This is an excerpt of a great essay at Haligweorc blog (h/t Steve Cavanaugh at Anglican Use News):
When people think of Anglo-Catholics or Anglo-Catholicism or even Catholic Anglicans, they tend to think of vestments and smoke and sacraments, clusters of candles, and racks of rosaries; the daily office – not so much. And yet, the daily office is a central liturgical discipline that grounds so much of what we do. The Mass and the Office are not alternatives, they are complements. To cleave to the Catholic faith East and West is to give the daily office the honor and the attention – and the attentiveness – that it is due.
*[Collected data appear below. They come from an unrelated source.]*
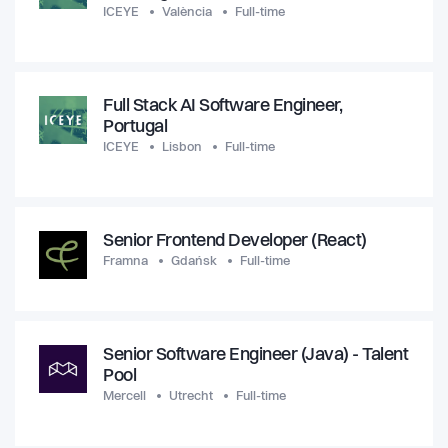
ICEYE
València
Full-time
Full Stack AI Software Engineer,
Portugal
ICEYE
Lisbon
Full-time
Senior Frontend Developer (React)
Framna
Gdańsk
Full-time
Senior Software Engineer (Java) - Talent
Pool
Mercell
Utrecht
Full-time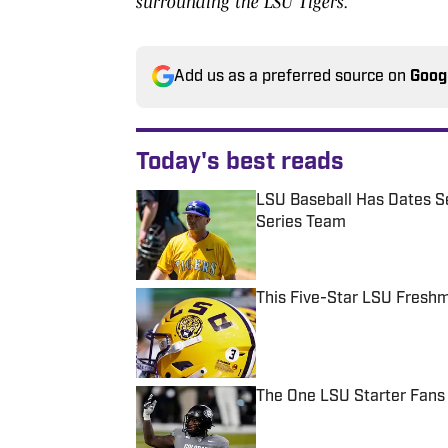
surrounding the LSU Tigers.
Add us as a preferred source on
Goog
Today's best reads
LSU Baseball Has Dates Se
Series Team
Published by on Invalid Date
This Five-Star LSU Freshm
Published by on Invalid Date
The One LSU Starter Fans
Published by on Invalid Date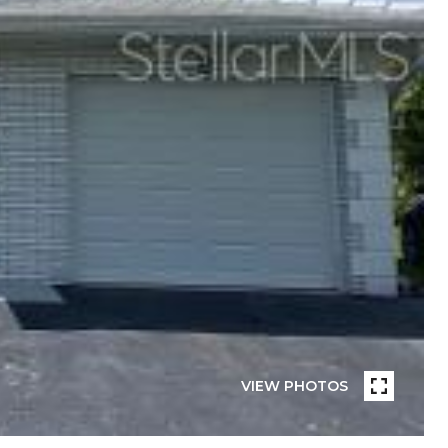
VIEW PHOTOS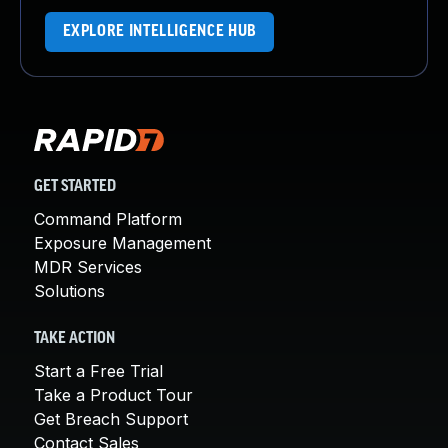
EXPLORE INTELLIGENCE HUB
GET STARTED
Command Platform
Exposure Management
MDR Services
Solutions
TAKE ACTION
Start a Free Trial
Take a Product Tour
Get Breach Support
Contact Sales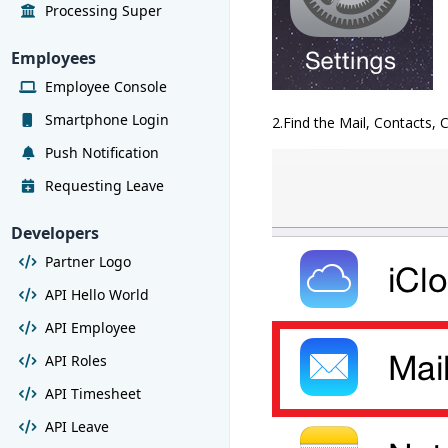
Processing Super
Employees
Employee Console
Smartphone Login
2.Find the Mail, Contacts, 
Push Notification
Requesting Leave
Developers
Partner Logo
API Hello World
API Employee
API Roles
API Timesheet
API Leave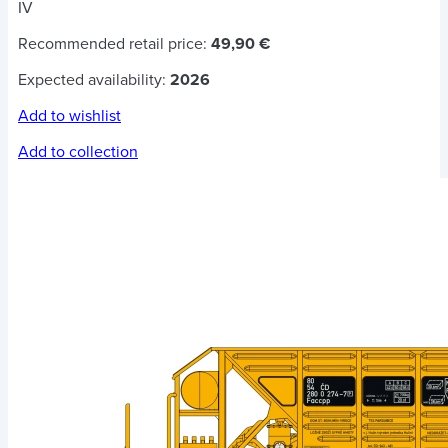
IV
Recommended retail price:
49,90 €
Expected availability:
2026
Add to wishlist
Add to collection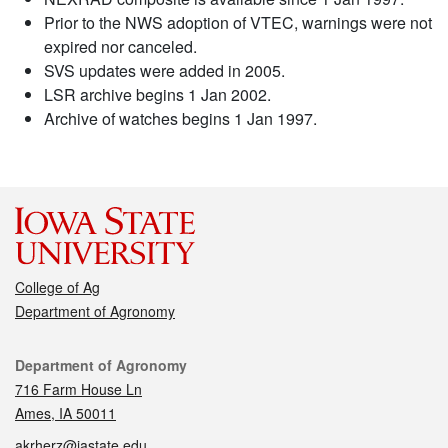
Prior to the NWS adoption of VTEC, warnings were not
expired nor canceled.
SVS updates were added in 2005.
LSR archive begins 1 Jan 2002.
Archive of watches begins 1 Jan 1997.
College of Ag
Department of Agronomy
Contact
Department of Agronomy
716 Farm House Ln
Ames, IA 50011
akrherz@iastate.edu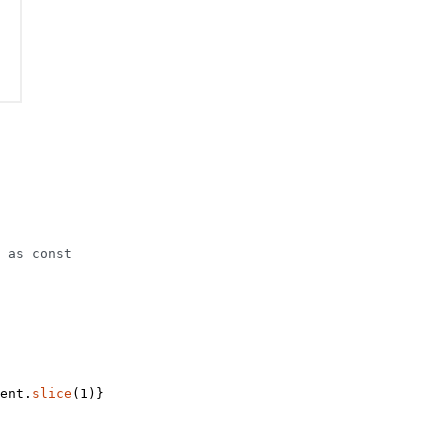
 
as
 const
ent.
slice
(
1
)}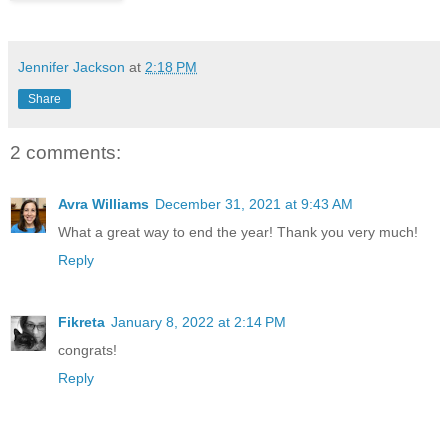
Jennifer Jackson
at
2:18 PM
Share
2 comments:
Avra Williams
December 31, 2021 at 9:43 AM
What a great way to end the year! Thank you very much!
Reply
Fikreta
January 8, 2022 at 2:14 PM
congrats!
Reply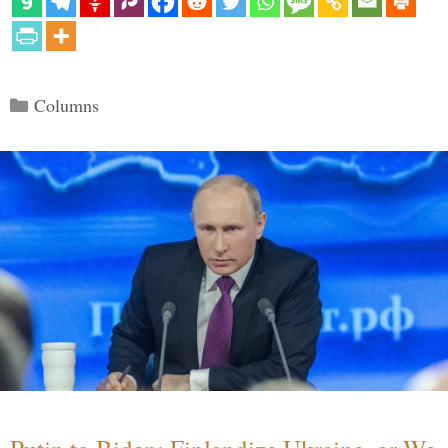
Categories
Columns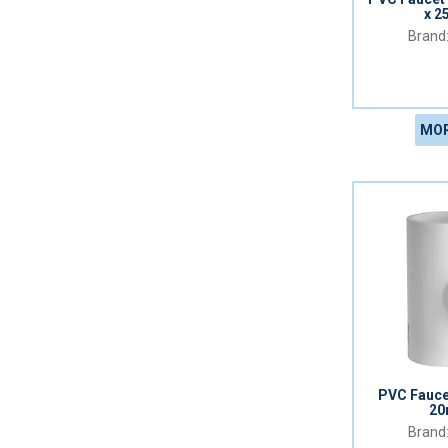
x 2
MOR
PVC Fauce
20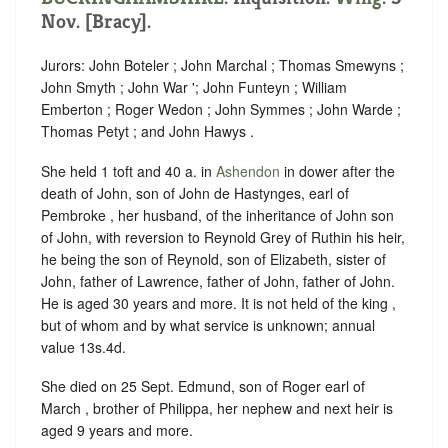
Nov. [Bracy].
Jurors: John Boteler ; John Marchal ; Thomas Smewyns ;
John Smyth ; John War '; John Funteyn ; William
Emberton ; Roger Wedon ; John Symmes ; John Warde ;
Thomas Petyt ; and John Hawys .
She held 1 toft and 40 a. in
Ashendon
in dower after the
death of John, son of John de Hastynges, earl of
Pembroke , her husband, of the inheritance of John son
of John, with reversion to Reynold Grey of Ruthin his heir,
he being the son of Reynold, son of Elizabeth, sister of
John, father of Lawrence, father of John, father of John.
He is aged 30 years and more. It is not held of the king ,
but of whom and by what service is unknown; annual
value 13s.4d.
She died on 25 Sept. Edmund, son of Roger earl of
March , brother of Philippa, her nephew and next heir is
aged 9 years and more.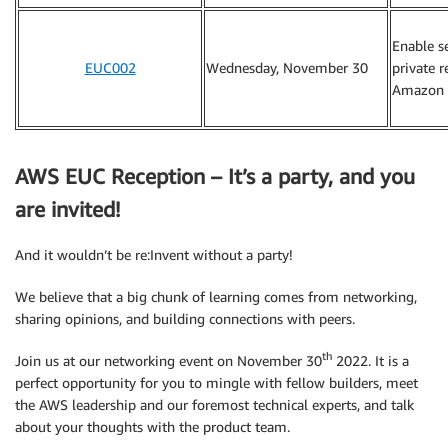
Enable s
EUC002
Wednesday, November 30
private 
Amazon 
AWS EUC Reception – It’s a party, and you
are invited!
And it wouldn’t be re:Invent without a party!
We believe that a big chunk of learning comes from networking,
sharing opinions, and building connections with peers.
th
Join us at our networking event on November 30
2022. It is a
perfect opportunity for you to mingle with fellow builders, meet
the AWS leadership and our foremost technical experts, and talk
about your thoughts with the product team.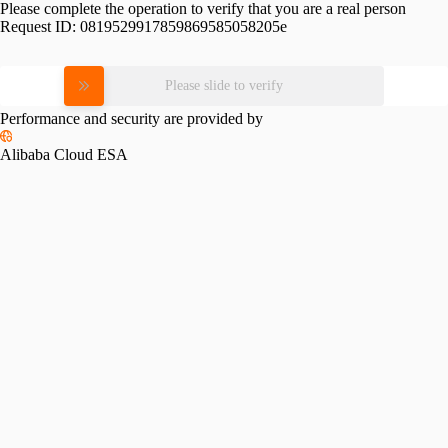
Please complete the operation to verify that you are a real person
Request ID:
0819529917859869585058205e
Please slide to verify
Performance and security are provided by
Alibaba Cloud ESA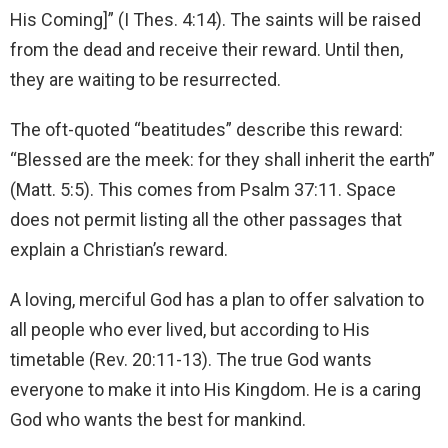
His Coming]” (I Thes. 4:14). The saints will be raised
from the dead and receive their reward. Until then,
they are waiting to be resurrected.
The oft-quoted “beatitudes” describe this reward:
“Blessed are the meek: for they shall inherit the earth”
(Matt. 5:5). This comes from Psalm 37:11. Space
does not permit listing all the other passages that
explain a Christian’s reward.
A loving, merciful God has a plan to offer salvation to
all people who ever lived, but according to His
timetable (Rev. 20:11-13). The true God wants
everyone to make it into His Kingdom. He is a caring
God who wants the best for mankind.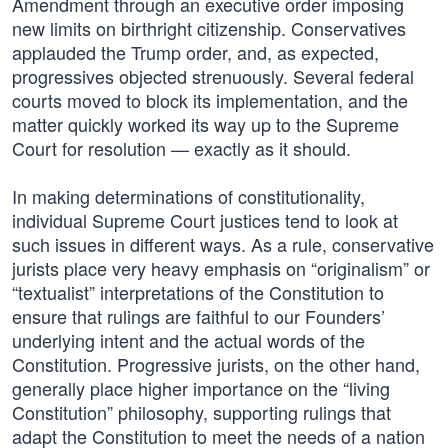
Amendment through an executive order imposing
new limits on birthright citizenship. Conservatives
applauded the Trump order, and, as expected,
progressives objected strenuously. Several federal
courts moved to block its implementation, and the
matter quickly worked its way up to the Supreme
Court for resolution — exactly as it should.
In making determinations of constitutionality,
individual Supreme Court justices tend to look at
such issues in different ways. As a rule, conservative
jurists place very heavy emphasis on “originalism” or
“textualist” interpretations of the Constitution to
ensure that rulings are faithful to our Founders’
underlying intent and the actual words of the
Constitution. Progressive jurists, on the other hand,
generally place higher importance on the “living
Constitution” philosophy, supporting rulings that
adapt the Constitution to meet the needs of a nation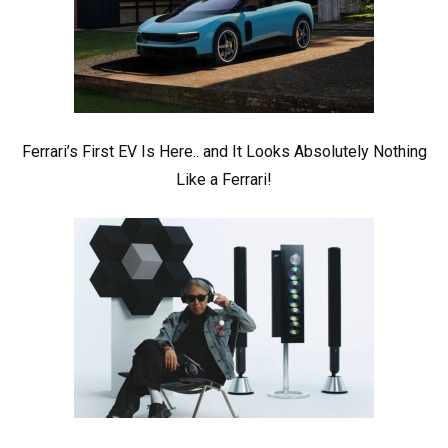
Ferrari’s First EV Is Here.. and It Looks Absolutely Nothing
Like a Ferrari!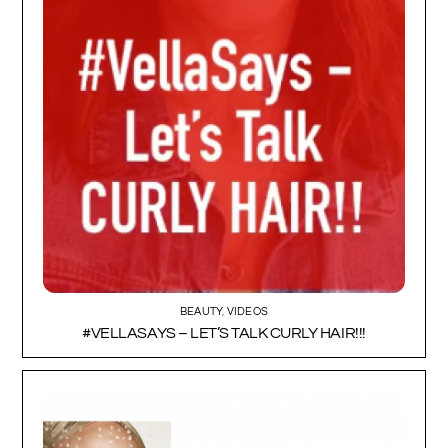
BEAUTY
,
VIDEOS
#VELLASAYS – LET’S TALK CURLY HAIR!!!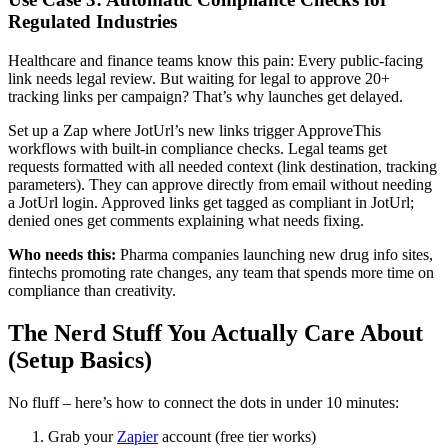
Regulated Industries
Healthcare and finance teams know this pain: Every public-facing
link needs legal review. But waiting for legal to approve 20+
tracking links per campaign? That’s why launches get delayed.
Set up a Zap where JotUrl’s new links trigger ApproveThis
workflows with built-in compliance checks. Legal teams get
requests formatted with all needed context (link destination, tracking
parameters). They can approve directly from email without needing
a JotUrl login. Approved links get tagged as compliant in JotUrl;
denied ones get comments explaining what needs fixing.
Who needs this:
Pharma companies launching new drug info sites,
fintechs promoting rate changes, any team that spends more time on
compliance than creativity.
The Nerd Stuff You Actually Care About
(Setup Basics)
No fluff – here’s how to connect the dots in under 10 minutes:
Grab your
Zapier
account (free tier works)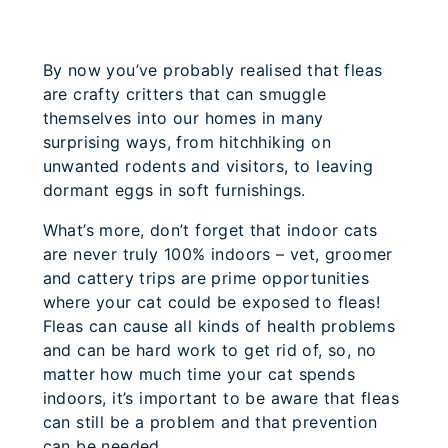
By now you’ve probably realised that fleas
are crafty critters that can smuggle
themselves into our homes in many
surprising ways, from hitchhiking on
unwanted rodents and visitors, to leaving
dormant eggs in soft furnishings.
What’s more, don’t forget that indoor cats
are never truly 100% indoors – vet, groomer
and cattery trips are prime opportunities
where your cat could be exposed to fleas!
Fleas can cause all kinds of health problems
and can be hard work to get rid of, so, no
matter how much time your cat spends
indoors, it’s important to be aware that fleas
can still be a problem and that prevention
can be needed.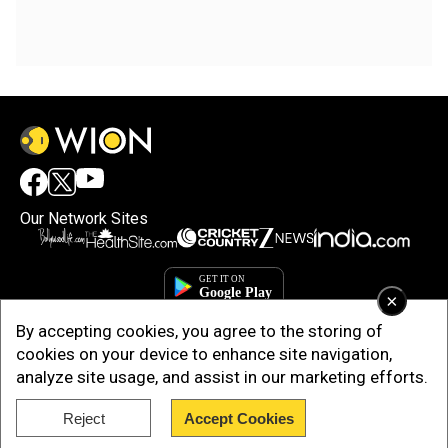
Our Network Sites
×
By accepting cookies, you agree to the storing of
cookies on your device to enhance site navigation,
analyze site usage, and assist in our marketing efforts.
Reject
Accept Cookies
Copyright © 2025. INDIADOTCOM DIGITAL PRIVATE LIMITED. All Rights
Reserved.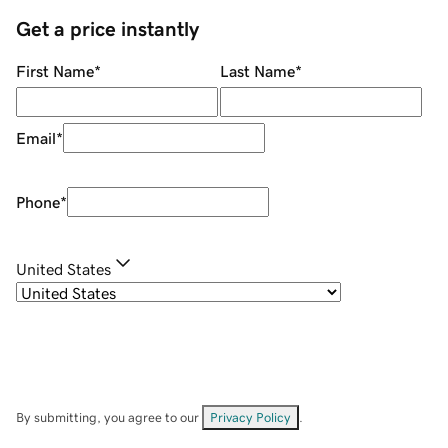
Get a price instantly
First Name
*
Last Name
*
Email
*
Phone
*
United States
By submitting, you agree to our
Privacy Policy
.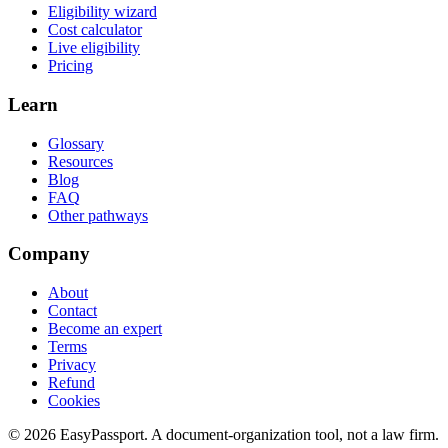
Eligibility wizard
Cost calculator
Live eligibility
Pricing
Learn
Glossary
Resources
Blog
FAQ
Other pathways
Company
About
Contact
Become an expert
Terms
Privacy
Refund
Cookies
©
2026
EasyPassport
. A document-organization tool, not a law firm.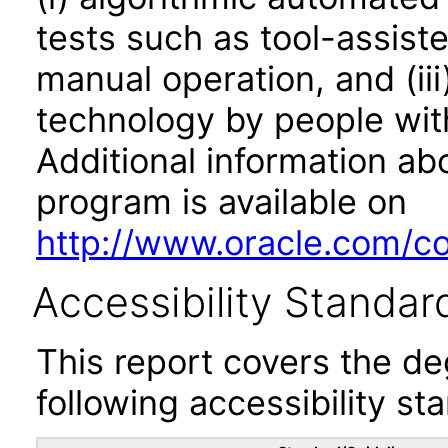
tests such as tool-assiste
manual operation, and (iii
technology by people with
Additional information abo
program is available on
http://www.oracle.com/cor
Accessibility Standar
This report covers the d
following accessibility st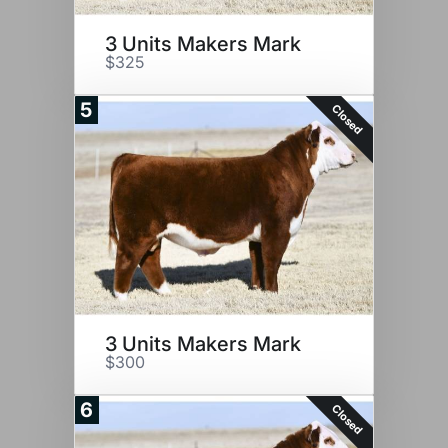
3 Units Makers Mark
$325
5
Closed
3 Units Makers Mark
$300
6
Closed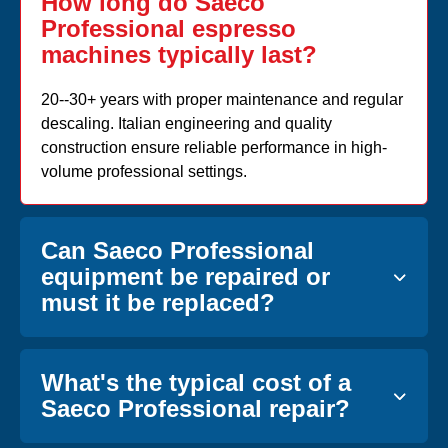
How long do Saeco
Professional espresso
machines typically last?
20--30+ years with proper maintenance and regular
descaling. Italian engineering and quality
construction ensure reliable performance in high-
volume professional settings.
Can Saeco Professional
equipment be repaired or
must it be replaced?
What's the typical cost of a
Saeco Professional repair?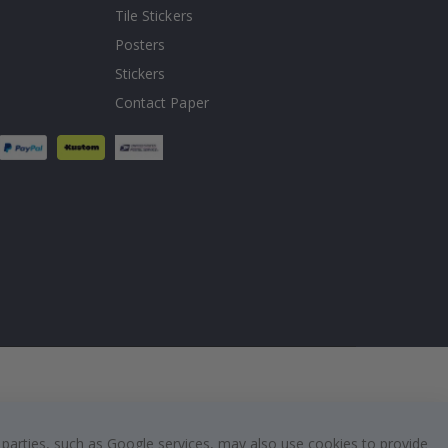
Tile Stickers
Posters
Stickers
Contact Paper
 parties, such as Google services, may also use cookies to provide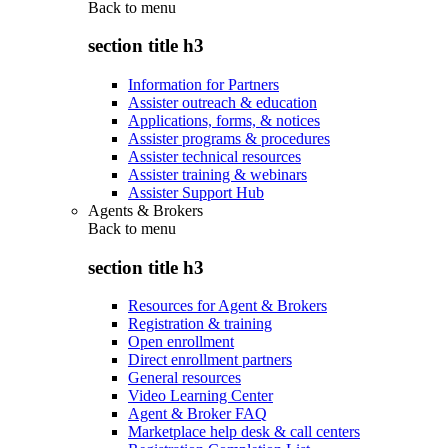
Back to
menu
section title h3
Information for Partners
Assister outreach & education
Applications, forms, & notices
Assister programs & procedures
Assister technical resources
Assister training & webinars
Assister Support Hub
Agents & Brokers
Back to
menu
section title h3
Resources for Agent & Brokers
Registration & training
Open enrollment
Direct enrollment partners
General resources
Video Learning Center
Agent & Broker FAQ
Marketplace help desk & call centers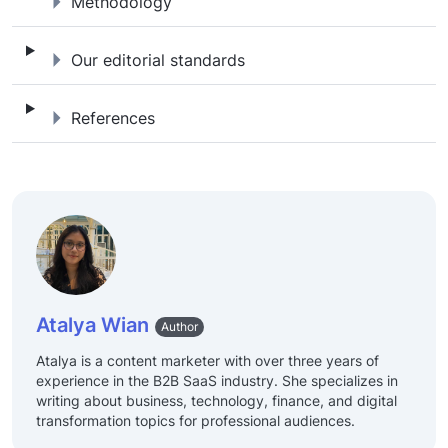
Methodology
Methodology
Our editorial standards
Our editorial standards
References
References
Atalya Wian
Author
Atalya is a content marketer with over three years of
experience in the B2B SaaS industry. She specializes in
writing about business, technology, finance, and digital
transformation topics for professional audiences.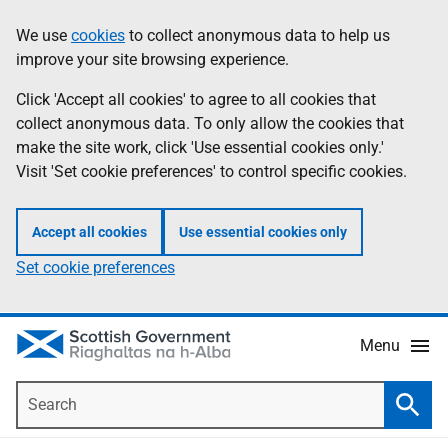
Skip
Accessibility
We use
cookies
to collect anonymous data to help us
Information
to
help
improve your site browsing experience.
main
content
Click 'Accept all cookies' to agree to all cookies that
collect anonymous data. To only allow the cookies that
make the site work, click 'Use essential cookies only.'
Visit 'Set cookie preferences' to control specific cookies.
Accept all cookies
Use essential cookies only
Set cookie preferences
Menu
Search
Searc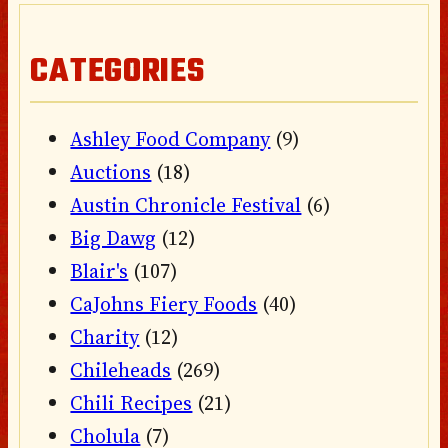
CATEGORIES
Ashley Food Company
(9)
Auctions
(18)
Austin Chronicle Festival
(6)
Big Dawg
(12)
Blair's
(107)
CaJohns Fiery Foods
(40)
Charity
(12)
Chileheads
(269)
Chili Recipes
(21)
Cholula
(7)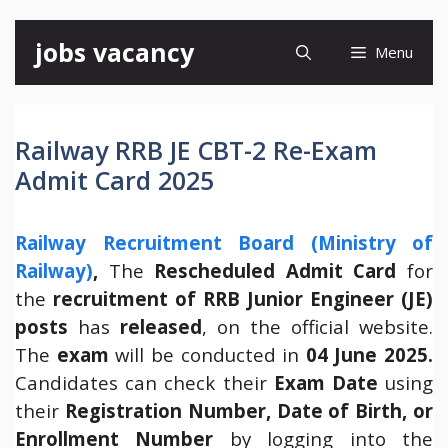
Skip
jobs vacancy
Menu
to
content
Railway RRB JE CBT-2 Re-Exam
Admit Card 2025
Railway Recruitment Board (Ministry of
Railway)
,
The
Rescheduled Admit Card
for
the
recruitment of RRB Junior Engineer (JE)
posts
has
released
, on the official website.
The
exam
will be conducted in
04 June 2025.
Candidates can check their
Exam Date
using
their
Registration Number, Date of Birth, or
Enrollment Number
by logging into the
The two public rites of the church – the holy Eucharist and the daily office – have the same primary purpose: the worship and glorification of God. And that always has to be kept central. But the secondary purposes are different. The Eucharist is mystigogical and leads us into the heart of the mystery of Christ. The office is catechetical and instructs and forms us in the foundations of the faith. Now, you might be wondering… The dominant theme of our time together is the Anglo-Catholic social tradition. So why am I taking up time talking about the office? (Or, as I’ve heard some Episcopal clergy say, why are you spending your time talking about prayer when you should be talking about justice issues!) It’s because the Anglo-Catholic social conscience must be formed, it must be crafted, and the distinctive characteristic that differentiates a secular drive for a just society from one formed in the Catholic Anglican tradition is the process and method of its formation. The greatest tool that we have for molding a Christian social conscience is Scripture itself, and more particularly, the attentive practice of the daily office.